THE BLOG
08/20/2013 08:18 am ET | Updated Oct 20, 2013

Fear Mongering Won't Work

This past week federal court judge Shira A. Scheindlin ruled, in the case of Floyd v. The City of New York, that the manner in which New York City Police Department engaged its stop-and-frisk practice was unconstitutional. Her opinion stated that she found the City "liable for violating plaintiffs' Fourth and Fourteenth Amendment rights;" that the City "acted with deliberate indifference toward the NYPD's practice of making unconstitutional stops and conducting unconstitutional frisks;" and that the City had "adopted a policy of indirect racial profiling;" which resulted in "disproportionate and discriminatory stopping of [B]lacks and Hispanics in violation of the Equal Protection Clause." A seminal decision to be sure and one that supporters of the current stop-and-frisk policy found to be outrageous.

If Judge Scheindlin had lived in another time, her detractors may have wrongfully burned her at the stake. Yelling that she committed heresy and all other manner of wrong in making her decision. That is what the fear mongers do. They generate fear to cower a community to act against its best interests. In the case of stop-and-frisk you had everyone from New York's Mayor Michael R. Bloomberg to Fox News' Bill O'Reilly claiming that as a result of Judge Scheindlin's decision New York City would fall back into a dark abyss filled with crime, murder and mayhem and that the city's Black and Hispanic population would be the primary victims of this plague that would infect the city.

If you read the judge's entire opinion and review the actual data associated with these arguments about a rise in crime, you will find that the critics are wrong and that the real statistics don't support their view. In essence, between 2004 and 2012, there were approximately 4.4 million stops. Of those stopped, close to 90% were Black and Hispanic, and 90% of those were completely innocent. More striking is that no gun is found in close to 99.9% of these millions of stops. Further, there is no statistical correlation between stop-and-frisk and the reduction in violent crime, including murder.

The fact of the matter is that there was nothing really controversial about the Judge's ruling. In essence she ruled that the police tactic was violating the federal constitution. She did not rule that the police don't have the constitutional authority to stop, question and frisk, she ruled that unless they did so in compliance with the Supreme Court's determinations concerning the constitutionality of such stops, the stops are illegal. Commonly referred to as a Terry stop, the judge noted that to comply with the Fourth Amendment, the stop "must be based on a reasonable suspicion that criminal activity may be afoot." The New York City Police Department's definition of "reasonable suspicion" was basically whether the person was Black or Hispanic. Such a position, under the constitution, is clearly illegal and unsustainable.

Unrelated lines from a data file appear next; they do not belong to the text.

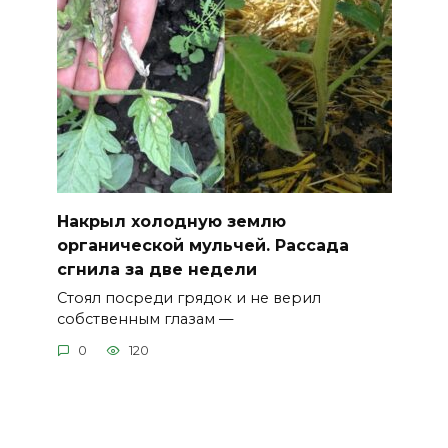
Накрыл холодную землю
органической мульчей. Рассада
сгнила за две недели
Стоял посреди грядок и не верил
собственным глазам —
0
120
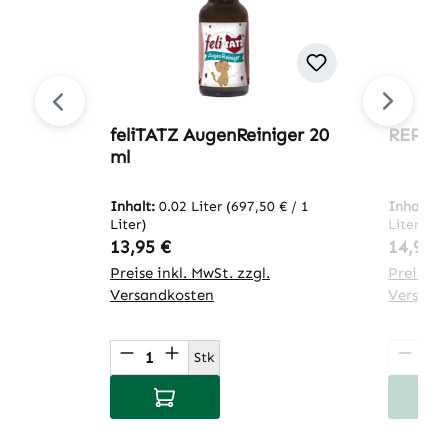
feliTATZ AugenReiniger 20
REPTIN
ml
Inhalt:
0.02 Liter
(697,50 € / 1
Inhalt:
0
Liter)
Liter)
Regulärer Preis:
Regulär
13,95 €
14,95 
Preise inkl. MwSt. zzgl.
Preise in
Versandkosten
Versand
Produkt Anzahl: Gib den gewünsch
Produ
Stk
In den Warenkorb
I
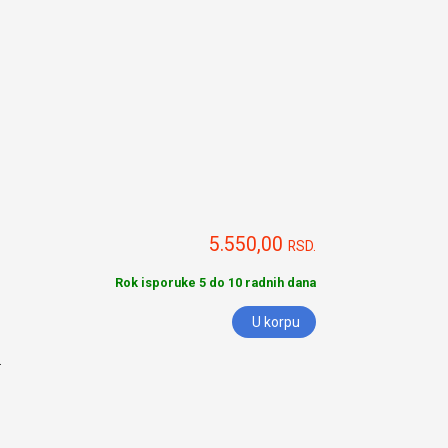
5.550,00
RSD.
Rok isporuke 5 do 10 radnih dana
U korpu
.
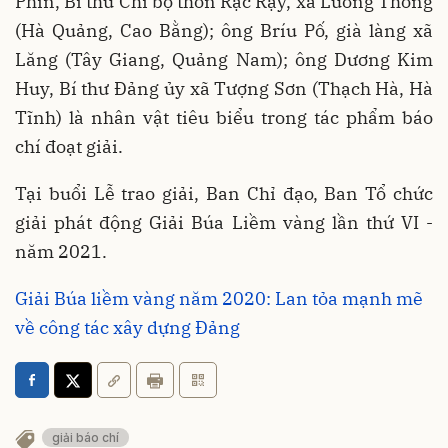
Phin, Bí thư Chi bộ thôn Rặc Rạy, xã Lương Thông
(Hà Quảng, Cao Bằng); ông Bríu Pố, già làng xã
Lăng (Tây Giang, Quảng Nam); ông Dương Kim
Huy, Bí thư Đảng ủy xã Tượng Sơn (Thạch Hà, Hà
Tĩnh) là nhân vật tiêu biểu trong tác phẩm báo
chí đoạt giải.
Tại buổi Lễ trao giải, Ban Chỉ đạo, Ban Tổ chức
giải phát động Giải Búa Liềm vàng lần thứ VI -
năm 2021.
Giải Búa liềm vàng năm 2020: Lan tỏa mạnh mẽ
về công tác xây dựng Đảng
giải báo chí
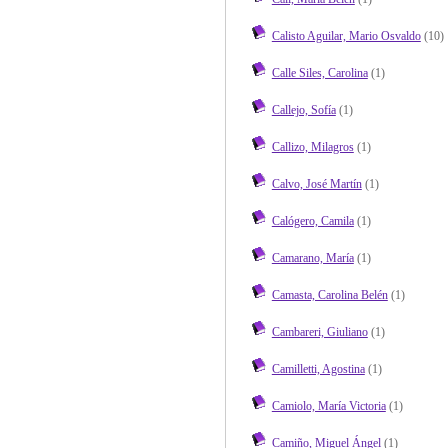
Calisto Aguilar, Mario Osvaldo
(10)
Calle Siles, Carolina
(1)
Callejo, Sofía
(1)
Callizo, Milagros
(1)
Calvo, José Martín
(1)
Calógero, Camila
(1)
Camarano, María
(1)
Camasta, Carolina Belén
(1)
Cambareri, Giuliano
(1)
Camilletti, Agostina
(1)
Camiolo, María Victoria
(1)
Camiño, Miguel Ángel
(1)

The fear mongers want you to think differently. They want you to be afraid. They want you to support a city policing policy that amounts to maintaining a repressive control towards some parts of the city that they argue result in further crime reduction and a safer city. They often point to the levels of gun violence that exist in Black and Hispanic communities to support their positions. However, for the most part, those same persons who want to highlight the problem of gun violence in communities of color and economically disadvantage communities are the first to stand in the way of substantive reform of the nation's gun laws to reduce the levels of illegal trafficking of weapons and expanded background checks. It is surprising on some level to find Bloomberg so vociferous in opposition to Judge Scheindlin's ruling, declaring that her ruling will "be a disaster for the city," since he has been a leader in trying to move the United States Congress to take on gun control.

We know what happens when you allow a nation, a state or city to be governed by fear. We make mistakes that we regret. Such was the case with the internment of Japanese Americans during WW II or Joseph McCarthy's red scare of the 1950's or America's Jim Crow polices. Such will become the case with NSA's intrusions in every Americans' phone and internet communications or with unconstitutional stop-and-frisk policies. The constitution's Bill of Rights is one document that most people will agree, does not have to be feared. The right of people, regardless of the color of their skin, to be secure in their persons, against unreasonable searches and seizures, is not controversial or wrong. If we want to build community then we have to respect the rights of all those within the community. If we do that, as oppose to generating fear and thus hatred on some level, we will be able to come together to take a real bite out of crime.

Michael A. Hardy, Esq. is General Counsel and Executive Vice-President to National Action Network (NAN). He has been involved in many of this nation's highest profiled cases involving violations of civil or human rights. He continues to supervise National Action Network's crisis unit and hosts a monthly free legal clinic at NAN New York City's House of Justice.